'''

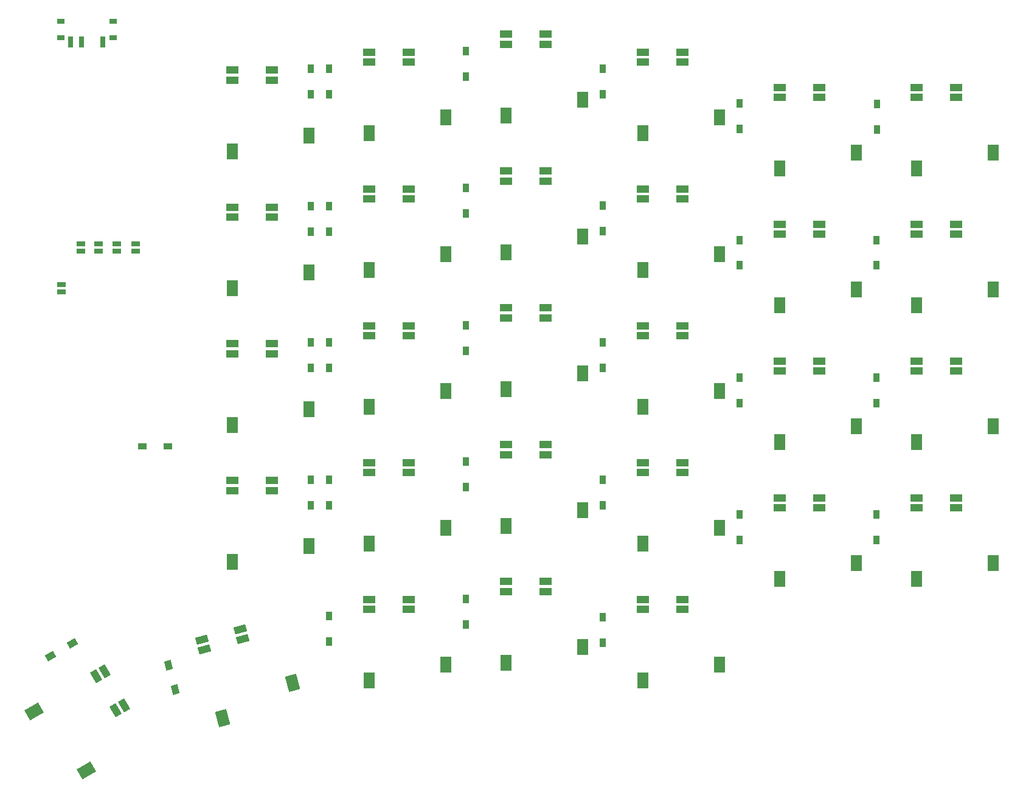
<source format=gtp>
G04 #@! TF.GenerationSoftware,KiCad,Pcbnew,8.0.6*
G04 #@! TF.CreationDate,2025-05-27T16:28:13+10:00*
G04 #@! TF.ProjectId,JofleKeyboard,4a6f666c-654b-4657-9962-6f6172642e6b,rev?*
G04 #@! TF.SameCoordinates,Original*
G04 #@! TF.FileFunction,Paste,Top*
G04 #@! TF.FilePolarity,Positive*
%FSLAX46Y46*%
G04 Gerber Fmt 4.6, Leading zero omitted, Abs format (unit mm)*
G04 Created by KiCad (PCBNEW 8.0.6) date 2025-05-27 16:28:13*
%MOMM*%
%LPD*%
G01*
G04 APERTURE LIST*
G04 Aperture macros list*
%AMRotRect*
0 Rectangle, with rotation*
0 The origin of the aperture is its center*
0 $1 length*
0 $2 width*
0 $3 Rotation angle, in degrees counterclockwise*
0 Add horizontal line*
21,1,$1,$2,0,0,$3*%
G04 Aperture macros list end*
%ADD10R,1.143000X0.635000*%
%ADD11R,0.950000X1.300000*%
%ADD12R,1.300000X0.950000*%
%ADD13RotRect,1.300000X0.950000X210.000000*%
%ADD14R,1.700000X1.000000*%
%ADD15R,1.600000X2.200000*%
%ADD16RotRect,1.700000X1.000000X120.000000*%
%ADD17RotRect,1.600000X2.200000X120.000000*%
%ADD18RotRect,1.700000X1.000000X195.000000*%
%ADD19RotRect,1.600000X2.200000X195.000000*%
%ADD20RotRect,1.300000X0.950000X285.000000*%
%ADD21R,1.000000X0.800000*%
%ADD22R,0.700000X1.500000*%
G04 APERTURE END LIST*
D10*
X104300000Y-69800380D03*
X104300000Y-68799620D03*
X101700000Y-69800380D03*
X101700000Y-68799620D03*
X99200000Y-69800380D03*
X99200000Y-68799620D03*
X94000000Y-74499620D03*
X94000000Y-75500380D03*
D11*
X128705000Y-44452000D03*
X128705000Y-48002000D03*
X131245000Y-44455000D03*
X131245000Y-48005000D03*
X150345000Y-41955000D03*
X150345000Y-45505000D03*
X169345000Y-44455000D03*
X169345000Y-48005000D03*
X188445000Y-49225000D03*
X188445000Y-52775000D03*
X207545000Y-49355000D03*
X207545000Y-52905000D03*
X128705000Y-82555000D03*
X128705000Y-86105000D03*
X128705000Y-101655000D03*
X128705000Y-105205000D03*
D12*
X105225000Y-97000000D03*
X108775000Y-97000000D03*
D13*
X95544195Y-124463500D03*
X92469805Y-126238500D03*
D14*
X117800000Y-46001000D03*
X117800000Y-44601000D03*
X123300000Y-44601000D03*
X123300000Y-46001000D03*
D15*
X117750000Y-55900000D03*
X128450000Y-53700000D03*
D14*
X155900000Y-41001000D03*
X155900000Y-39601000D03*
X161400000Y-39601000D03*
X161400000Y-41001000D03*
D15*
X155850000Y-50900000D03*
X166550000Y-48700000D03*
D14*
X117800000Y-84101000D03*
X117800000Y-82701000D03*
X123300000Y-82701000D03*
X123300000Y-84101000D03*
D15*
X117750000Y-94000000D03*
X128450000Y-91800000D03*
D14*
X136850000Y-81601000D03*
X136850000Y-80201000D03*
X142350000Y-80201000D03*
X142350000Y-81601000D03*
D15*
X136800000Y-91500000D03*
X147500000Y-89300000D03*
D14*
X117800000Y-103151000D03*
X117800000Y-101751000D03*
X123300000Y-101751000D03*
X123300000Y-103151000D03*
D15*
X117750000Y-113050000D03*
X128450000Y-110850000D03*
D14*
X155900000Y-98151000D03*
X155900000Y-96751000D03*
X161400000Y-96751000D03*
X161400000Y-98151000D03*
D15*
X155850000Y-108050000D03*
X166550000Y-105850000D03*
D14*
X194000000Y-105551000D03*
X194000000Y-104151000D03*
X199500000Y-104151000D03*
X199500000Y-105551000D03*
D15*
X193950000Y-115450000D03*
X204650000Y-113250000D03*
D16*
X98798236Y-129018930D03*
X100010671Y-128318930D03*
X102760671Y-133082070D03*
X101548236Y-133782070D03*
D17*
X90200450Y-133925129D03*
X97455706Y-142091601D03*
D10*
X96700000Y-69800380D03*
X96700000Y-68799620D03*
D18*
X113908687Y-125249015D03*
X113546340Y-123896719D03*
X118858932Y-122473214D03*
X119221279Y-123825510D03*
D19*
X116422440Y-134823656D03*
X126188444Y-129929255D03*
D14*
X213050000Y-67451000D03*
X213050000Y-66051000D03*
X218550000Y-66051000D03*
X218550000Y-67451000D03*
D15*
X213000000Y-77350000D03*
X223700000Y-75150000D03*
D14*
X213050000Y-86501000D03*
X213050000Y-85101000D03*
X218550000Y-85101000D03*
X218550000Y-86501000D03*
D15*
X213000000Y-96400000D03*
X223700000Y-94200000D03*
D14*
X213050000Y-105551000D03*
X213050000Y-104151000D03*
X218550000Y-104151000D03*
X218550000Y-105551000D03*
D15*
X213000000Y-115450000D03*
X223700000Y-113250000D03*
D14*
X174950000Y-43501000D03*
X174950000Y-42101000D03*
X180450000Y-42101000D03*
X180450000Y-43501000D03*
D15*
X174900000Y-53400000D03*
X185600000Y-51200000D03*
D11*
X128705000Y-63555000D03*
X128705000Y-67105000D03*
X131245000Y-63555000D03*
X131245000Y-67105000D03*
X150345000Y-61045000D03*
X150345000Y-64595000D03*
X169345000Y-63455000D03*
X169345000Y-67005000D03*
X188445000Y-68255000D03*
X188445000Y-71805000D03*
X207445000Y-68255000D03*
X207445000Y-71805000D03*
D14*
X194000000Y-48401000D03*
X194000000Y-47001000D03*
X199500000Y-47001000D03*
X199500000Y-48401000D03*
D15*
X193950000Y-58300000D03*
X204650000Y-56100000D03*
D14*
X136850000Y-62551000D03*
X136850000Y-61151000D03*
X142350000Y-61151000D03*
X142350000Y-62551000D03*
D15*
X136800000Y-72450000D03*
X147500000Y-70250000D03*
D14*
X174950000Y-62551000D03*
X174950000Y-61151000D03*
X180450000Y-61151000D03*
X180450000Y-62551000D03*
D15*
X174900000Y-72450000D03*
X185600000Y-70250000D03*
D14*
X155900000Y-60051000D03*
X155900000Y-58651000D03*
X161400000Y-58651000D03*
X161400000Y-60051000D03*
D15*
X155850000Y-69950000D03*
X166550000Y-67750000D03*
D14*
X174950000Y-81601000D03*
X174950000Y-80201000D03*
X180450000Y-80201000D03*
X180450000Y-81601000D03*
D15*
X174900000Y-91500000D03*
X185600000Y-89300000D03*
D14*
X213050000Y-48401000D03*
X213050000Y-47001000D03*
X218550000Y-47001000D03*
X218550000Y-48401000D03*
D15*
X213000000Y-58300000D03*
X223700000Y-56100000D03*
D14*
X117800000Y-65101000D03*
X117800000Y-63701000D03*
X123300000Y-63701000D03*
X123300000Y-65101000D03*
D15*
X117750000Y-75000000D03*
X128450000Y-72800000D03*
D14*
X174950000Y-119701000D03*
X174950000Y-118301000D03*
X180450000Y-118301000D03*
X180450000Y-119701000D03*
D15*
X174900000Y-129600000D03*
X185600000Y-127400000D03*
D14*
X194000000Y-67451000D03*
X194000000Y-66051000D03*
X199500000Y-66051000D03*
X199500000Y-67451000D03*
D15*
X193950000Y-77350000D03*
X204650000Y-75150000D03*
D14*
X174950000Y-100651000D03*
X174950000Y-99251000D03*
X180450000Y-99251000D03*
X180450000Y-100651000D03*
D15*
X174900000Y-110550000D03*
X185600000Y-108350000D03*
D14*
X194000000Y-86501000D03*
X194000000Y-85101000D03*
X199500000Y-85101000D03*
X199500000Y-86501000D03*
D15*
X193950000Y-96400000D03*
X204650000Y-94200000D03*
D14*
X155900000Y-117201000D03*
X155900000Y-115801000D03*
X161400000Y-115801000D03*
X161400000Y-117201000D03*
D15*
X155850000Y-127100000D03*
X166550000Y-124900000D03*
D14*
X155900000Y-79101000D03*
X155900000Y-77701000D03*
X161400000Y-77701000D03*
X161400000Y-79101000D03*
D15*
X155850000Y-89000000D03*
X166550000Y-86800000D03*
D14*
X136850000Y-43501000D03*
X136850000Y-42101000D03*
X142350000Y-42101000D03*
X142350000Y-43501000D03*
D15*
X136800000Y-53400000D03*
X147500000Y-51200000D03*
D20*
X108914596Y-127446482D03*
X109833404Y-130875518D03*
D14*
X136850000Y-100651000D03*
X136850000Y-99251000D03*
X142350000Y-99251000D03*
X142350000Y-100651000D03*
D15*
X136800000Y-110550000D03*
X147500000Y-108350000D03*
D11*
X150345000Y-80145000D03*
X150345000Y-83695000D03*
X169345000Y-82555000D03*
X169345000Y-86105000D03*
X188445000Y-87455000D03*
X188445000Y-91005000D03*
X207445000Y-87455000D03*
X207445000Y-91005000D03*
X131245000Y-120655000D03*
X131245000Y-124205000D03*
X150345000Y-118245000D03*
X150345000Y-121795000D03*
X207495000Y-106455000D03*
X207495000Y-110005000D03*
X131245000Y-101655000D03*
X131245000Y-105205000D03*
X150345000Y-99145000D03*
X150345000Y-102695000D03*
X169345000Y-101655000D03*
X169345000Y-105205000D03*
X188445000Y-106455000D03*
X188445000Y-110005000D03*
X131245000Y-82555000D03*
X131245000Y-86105000D03*
X169345000Y-120755000D03*
X169345000Y-124305000D03*
D14*
X136850000Y-119701000D03*
X136850000Y-118301000D03*
X142350000Y-118301000D03*
X142350000Y-119701000D03*
D15*
X136800000Y-129600000D03*
X147500000Y-127400000D03*
D21*
X101189120Y-40057640D03*
X101189120Y-37847640D03*
X93889120Y-40057640D03*
X93889120Y-37847640D03*
D22*
X99789120Y-40707640D03*
X96789120Y-40707640D03*
X95289120Y-40707640D03*
M02*

</source>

'''

## WHAT THE EXERCISE ASKS
Out of the listing above, reproduce exactly the lines from the one with "X174950000Y-61151000D03*" up to and including the one with "X155850000Y-69950000D03*".

## THE COMPLETED TASK
X174950000Y-61151000D03*
X180450000Y-61151000D03*
X180450000Y-62551000D03*
D15*
X174900000Y-72450000D03*
X185600000Y-70250000D03*
D14*
X155900000Y-60051000D03*
X155900000Y-58651000D03*
X161400000Y-58651000D03*
X161400000Y-60051000D03*
D15*
X155850000Y-69950000D03*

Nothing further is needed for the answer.